I wish that I could hold the vendor responsible, but they really have been great. The plants arrived from Taiwan in 3 days, and they had the proper paperwork. It was really a customs problem; this should have been flagged for inspection right off, but it wasn't.

It is ironic that the laws that were set up to protect these species ultimately led to (what will probably be) the death of nearly half of the plants. If I had been able to accept the plants as soon as they arrived and take care of them while the paperwork issues were sorted out, they would all be healthy... but that would have been a Federal offense. 

I though (very briefly) about filing some sort of claim against the USDA/APHIS, or at least a complaint, but I think that we all know what the outcome would be... that's like beating your head against a brick wall. At best, I'd get a check for $3.25 or something after 12 years.

- Matt


----------



## Marco (Jun 29, 2007)

i like the leaves on that one


----------



## Candace (Jun 29, 2007)

> I wish that I could hold the vendor responsible, but they really have been great. The plants arrived from Taiwan in 3 days, and they had the proper paperwork. It was really a customs problem; this should have been flagged for inspection right off, but it wasn't.




Ah, o.k. I thought it was the vendor trying to bypass the ag. inspection. I'm so glad some will make it.


----------



## NYEric (Jun 29, 2007)

I would file a complaint anyway.


----------



## Hien (Jun 29, 2007)

NYEric said:


> I would file a complaint anyway.


If Matt has not noticed anything, and just accept the box when it come to the door. Why should he be responsible for anything at all ?
They did not stamp something.
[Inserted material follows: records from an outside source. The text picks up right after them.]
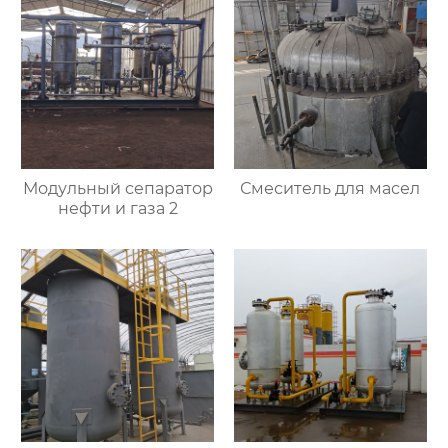
Модульный сепаратор
Смеситель для масел
нефти и газа 2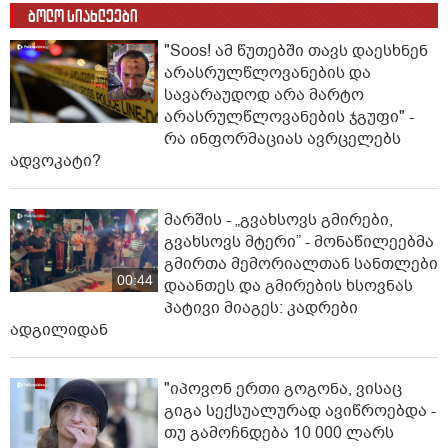
ბოლო სიახლეები
"Soos! ამ წუთებში თავს დაესხნენ
არასრულწლოვანების და
სავარაუდოდ არა მარტო
არასრულწლოვანების ჯგუფი" -
რა ინფორმაციას ავრცელებს
ადვოკატი?
მარშის - „გვახსოვს გმირები,
გვახსოვს მტერი” - მონაწილეებმა
გმირთა მემორიალთან სანთლები
00:44
დაანთეს და გმირების ხსოვნას
პატივი მიაგეს: კადრები
ადგილიდან
"იპოვონ ერთი გოგონა, ვისაც
გიგა სექსუალურად ავიწროებდა -
თუ გამოჩნდება 10 000 ლარს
They probably think it is ok and just pass it to save time.

On the other hand, I would not file a complaint, I just let it go, It is better not create friction with authority. Specially in Matt case, he is a vendor who probably needs to deal with them many many more times in the near future.
(Don't think I am a chicken, well sort of, but a quiet chicken does reduce the chance of ending up on the dinner table. because he does not complaint to the cooks' boss and get the cooks mad.


----------



## NYEric (Jun 29, 2007)

If he was inspected and asked to produce the docs he would be screwed. Why should he take a financial hit [lost plants that he can no longer sell] w/out pricking the pricks?


----------



## SlipperFan (Jun 29, 2007)

Talk about frustrating...!!!


----------